El 6 de enero de 1903, cuando contaba 16 años, entró en el noviciado de la Orden de los Frailes Menores Capuchinos en Morcone, donde el 22 del mismo mes vistió el hábito franciscano y recibió el nombre de fray Pío. Acabado el año de noviciado, emitió la profesión de los votos simples y, el 27 de enero de 1907, la profesión solemne.

Después de la ordenación sacerdotal, recibida el 10 de agosto de 1910 en Benevento, por motivos de salud permaneció con su familia hasta 1916. En septiembre de ese año fue enviado al convento de San Giovanni Rotondo, en el que permaneció hasta su muerte.

Impulsado por el amor a Dios y al prójimo, el padre Pío vivió en plenitud la vocación de colaborar en la redención del hombre, según la misión especial que caracterizó toda su vida y que llevó a cabo mediante la dirección espiritual de los fieles, la reconciliación sacramental de los penitentes y la celebración de la Eucaristía, momento cumbre de su actividad apostólica, en el que los fieles que participaban en la misma percibían la altura y profundidad de su espiritualidad.

En el orden de la caridad social se esforzó siempre por aliviar los dolores y las miserias de tantas familias, especialmente con la fundación de la «Casa de Alivio del Sufrimiento», inaugurada el 5 de mayo de 1956.

Para él la fe era la vida: quería y hacía todo a la luz de la fe. Se dedicaba asiduamente a la oración. Pasaba el día y gran parte de la noche en coloquio con Dios. Decía: «En los libros buscamos a Dios, en la oración lo encontramos. La oración es la llave que abre el corazón de Dios». La fe lo llevó siempre a la aceptación de la voluntad misteriosa de Dios.

Vivió siempre inmerso en las realidades sobrenaturales. No solamente era un hombre de gran esperanza y total confianza en Dios, sino que, además, infundía, con su palabra y su ejemplo, estas virtudes en todos aquellos que se le acercaban.

El amor de Dios lo llenaba totalmente, colmando todas sus esperanzas; la caridad era el principio inspirador de su jornada: amar a Dios y hacerlo amar. Su preocupación particular era crecer y hacer crecer en la caridad.
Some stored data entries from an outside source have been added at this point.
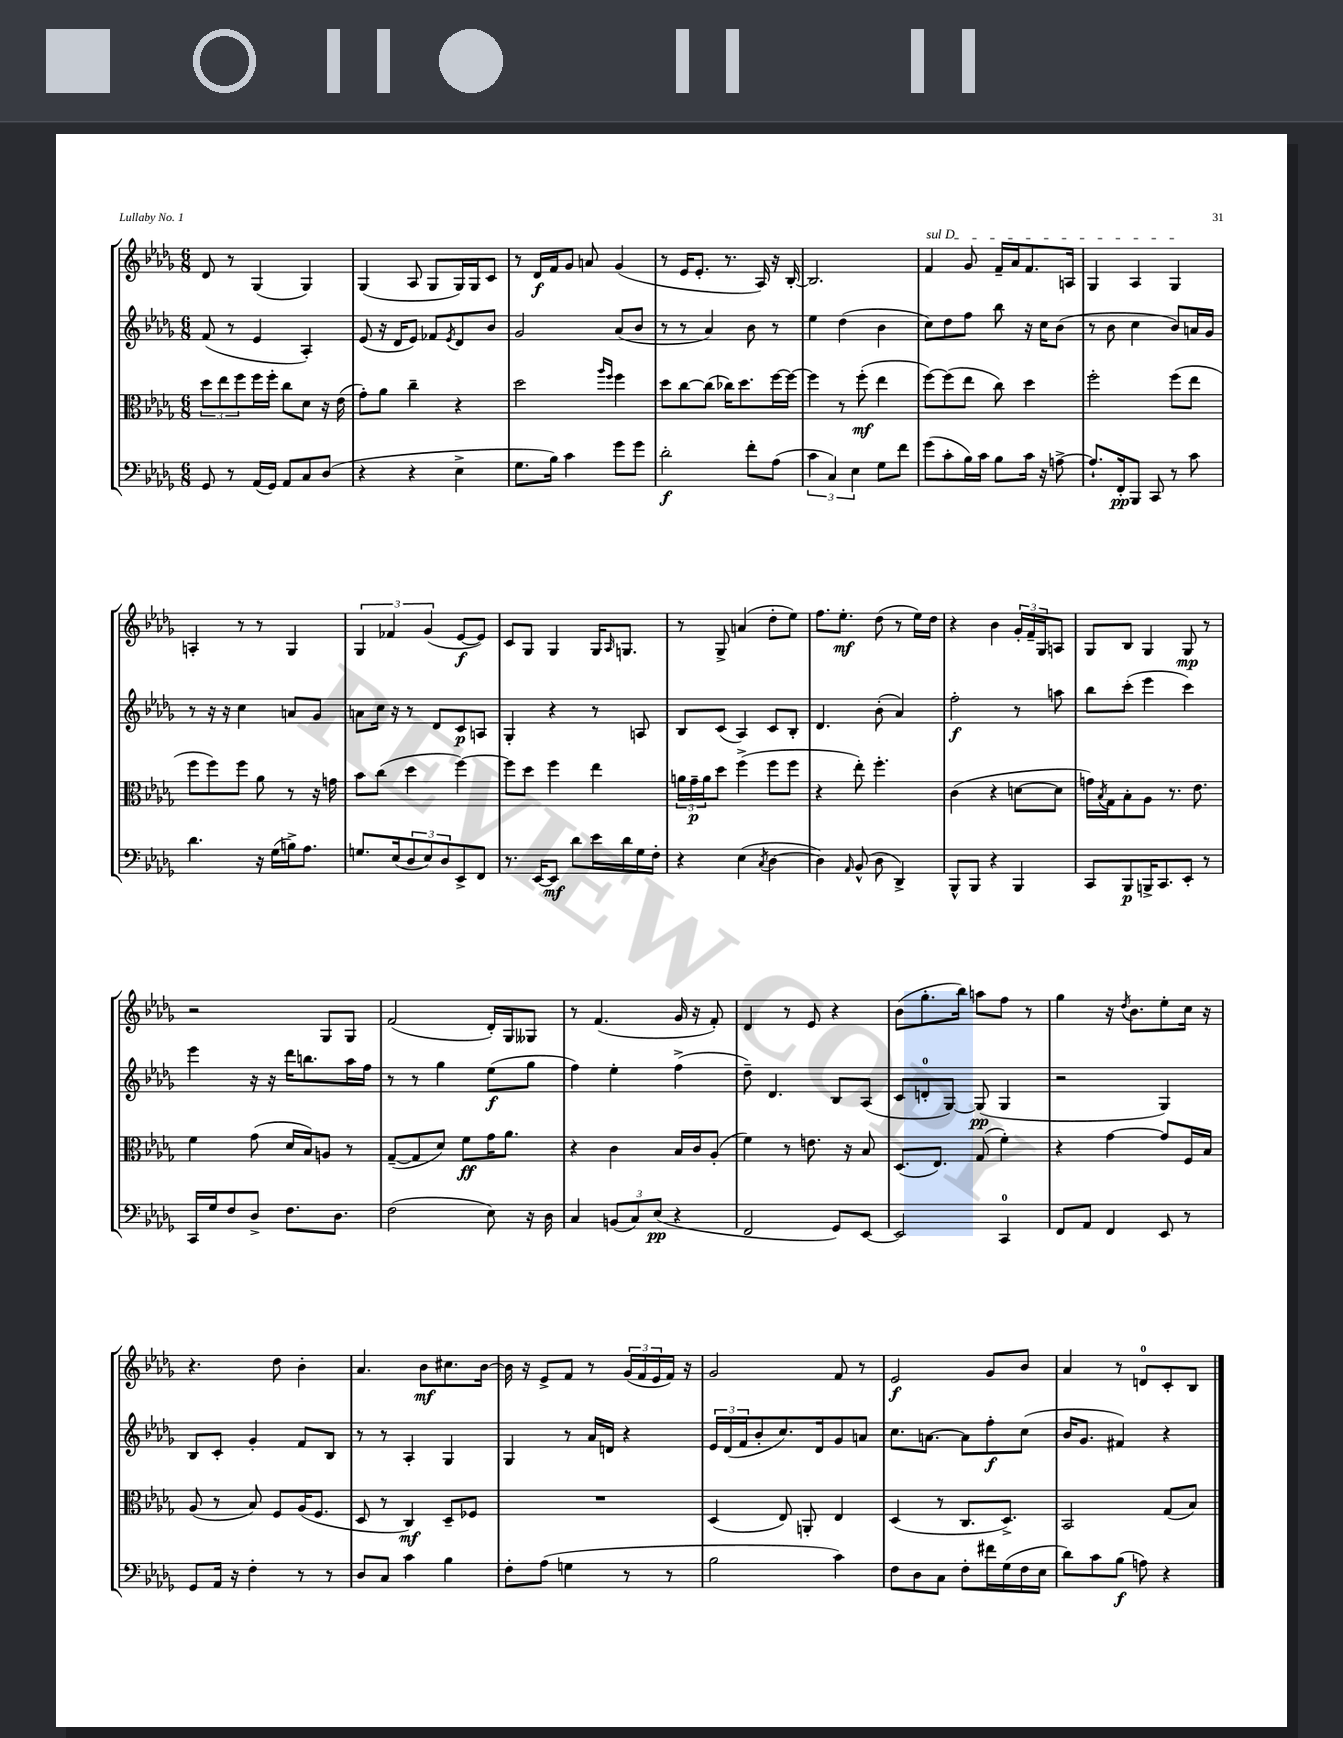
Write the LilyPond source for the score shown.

<<
\new StaffGroup <<
\new Staff = "s0" {
    \clef treble \key des \major \numericTimeSignature \time 6/8
    des'8 r8 ges4( ges4) |
    ges4( aes8 ges8 ges16) ges16 c'8 |
    r8 des'16\f f'16 ges'8 a'8 ges'4( |
    r8 ees'16 ees'8.-. r8. aes16) r16 bes16~-. |
    bes2. |
    \once \override TextSpanner.bound-details.left.text = \markup { \italic "sul D" } f'4\startTextSpan ges'8 f'16-- aes'16 f'8. a16 |
    ges4 aes4 ges4\stopTextSpan |
    a4-. r8 r8 ges4 |
    \tuplet 3/2 { ges4 fes'4 ges'4( } ees'8~\f ees'8) |
    c'8 ges8 ges4 ges16 \grace { aes16 } g8. |
    r8 ges8-> a'4( des''8-. ees''8) |
    f''8. ees''8.-.\mf des''8( r8 ees''16) des''16 |
    r4 bes'4 \tuplet 3/2 { ges'16-. f'16-- ges16 } a8 |
    ges8 bes8 ges4 ges8\mp r8 |
    r2 ges8 ges8 |
    f'2( des'16-.) ges16 geses8 |
    r8 f'4.( ges'16 r16 f'8-.) |
    des'4 r8 ees'8 r4 |
    bes'8( ges''8.-. bes''16) a''8 f''8 r8 |
    ges''4 r16 \acciaccatura { des''8 } bes'8. ees''8-. c''16 r16 |
    r4. des''8 bes'4-. |
    aes'4. bes'8\mf cis''8. bes'16~ |
    bes'16 r16 ees'8-> f'8 r8 \tuplet 3/2 { ges'16( f'16 ees'16 } f'16) r16 |
    ges'2 f'8 r8 |
    ees'2\f ges'8 bes'8 |
    aes'4 r8 d'8-0 c'8-. bes8 \bar "|." |
}
\new Staff = "s1" {
    \clef treble \key des \major \numericTimeSignature \time 6/8
    f'8( r8 ees'4 aes4-.) |
    ees'8( r16 des'16 ees'8) fes'8 \acciaccatura { ees'8 } des'8 bes'8 |
    ges'2 aes'8( bes'8 |
    r8 r8 aes'4) bes'8 r8 |
    ees''4 des''4( bes'4 |
    c''8) des''8 f''8 bes''8 r16 c''16 bes'8( |
    r8 bes'8 c''4 bes'8) a'16 ges'16 |
    r8 r16 r16 c''4 a'8 ges'8 |
    a'8 c''16 r16 r8 des'8 c'8\p a8 |
    ges4-. r4 r8 a8 |
    bes8 c'8( aes4) c'8 bes8-. |
    des'4. bes'8-.( aes'4) |
    f''2-.\f r8 a''8 |
    bes''8 c'''8-.( ees'''4 c'''4) |
    ees'''4 r16 r16 des'''16 b''8. aes''16 f''16 |
    r8 r8 ges''4 ees''8\f( ges''8 |
    f''4) ees''4-. f''4->( |
    des''8--) des'4. bes8 aes8( |
    c'8 d'8-0-. ges8~) ges8\pp( ges4 |
    r2 ges4) |
    bes8 c'8-. ges'4-. f'8 bes8 |
    r8 r8 aes4-. ges4 |
    ges4 r8 aes'16 d'16 r4 |
    \tuplet 3/2 { ees'16 des'16( f'16 } bes'8-. c''8.) des'16 ges'8 a'8 |
    c''8. a'8.~ a'8 f''8-.\f c''8( |
    bes'16 ges'8. fis'4) r4 \bar "|." |
}
\new Staff = "s2" {
    \clef alto \key des \major \numericTimeSignature \time 6/8
    \tuplet 3/2 { des''8 ees''8 f''8 } f''16 f''16-. c''8 des'8 r16 ees'16( |
    ges'8-.) aes'8 c''4-- r4 |
    des''2 \grace { aes''16 f''16 } f''4 |
    des''8 c''8~ c''8( ces''16) des''8. f''16~ f''16~ |
    f''4 r8 f''8-.\mf( ees''4 |
    f''8~) f''8( ees''8 c''8) des''4 |
    f''2-. f''8( ees''8 |
    f''8 f''8) f''8 aes'8 r8 r16 g'16 |
    bes'8 c''8( des''4 f''4~) |
    f''8 des''8 f''4 ees''4 |
    \tuplet 3/2 { a'16 ges'16--\p a'16 } des''8 f''4->( f''8 f''8 |
    r4 ees''8-.) f''4.-. |
    c'4( r4 d'8~ d'8 |
    g'16) \acciaccatura { bes8 } ges16 bes8-. aes8 r8. ees'8. |
    f'4 ges'8( des'16 bes16) a8 r8 |
    ges8~--( ges8 des'8) f'8\ff ges'16 aes'8. |
    r4 c'4 bes16 c'16 aes8-.( |
    f'4) r8 e'8. r16 bes8 |
    des8.( ees8.) ges8( f'4-.) |
    r4 ges'4~ ges'8 f16 bes16 |
    aes8( r8 bes8) f8 aes16( f8. |
    des8 r8 c4\mf) des8-- fes8 |
    R2. |
    des4( ees8) a,8-. ees4 |
    des4( r8 c8. des8.->) |
    bes,2 ges8( bes8) \bar "|." |
}
\new Staff = "s3" {
    \clef bass \key des \major \numericTimeSignature \time 6/8
    ges,8 r8 aes,16( ges,16) aes,8 c8 des8( |
    r4 r4 ees4-> |
    ges8. bes16) c'4 ges'8 ges'8 |
    des'2-.\f f'8-. aes8( |
    \tuplet 3/2 { c'4 c4) ees4 } ges8 f'8 |
    ges'8( c'8-. bes16) c'16 bes8 c'16 r16 a8~-> |
    a8.-! f,16-.\pp bes,,8 c,8 r8 c'8 |
    des'4. r16 ges16( b16->) aes8. |
    g8. ees16( \tuplet 3/2 { des8 ees8) des8 } ees,8-> f,8 |
    r8. ees,16~ ees,8\mf des'8 ees'16 des'16 ges16 f16-. |
    r4 ees4( \acciaccatura { c8 } des4~ |
    des4) \grace { aes,16 } bes,8-^( des8 des,4->) |
    bes,,8-^ bes,,8 r4 bes,,4 |
    c,8 bes,,8\p b,,16-> c,8. ees,8-. r8 |
    c,16 ges16 f8 des8-> f8. des8. |
    f2( ees8) r16 des16 |
    c4 \tuplet 3/2 { b,8( c8) ees8\pp( } r4 |
    f,2 ges,8) ees,8~ |
    ees,2 c,4-0 |
    f,8 aes,8 f,4 ees,8 r8 |
    ges,8 aes,16 r16 f4-. r8 r8 |
    des8 c8 c'4 bes4 |
    f8-. aes8( g4 r8 r8 |
    bes2 c'4) |
    f8 des8 c8 f8-. fis'16 ges16( f16 ees16 |
    des'8) c'8 bes8\f( a8) r4 \bar "|." |
}
>>
>>
\layout { \context { \Score \remove "Bar_number_engraver" } }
Su máximo servicio al prójimo lo realizó acogiendo, durante más de 50 años, a muchísimas personas que acudían a su ministerio y a su confesionario, recibiendo su consejo y su consuelo. Era como un asedio: lo buscaban en la iglesia, en la sacristía y en el convento. Y él se entregaba a todos, reavivando la fe, distribuyendo la gracia y llevando luz. Pero veía la imagen de Cristo especialmente en los pobres, en quienes sufrían y en los enfermos, y a ellos atendía con mayor caridad.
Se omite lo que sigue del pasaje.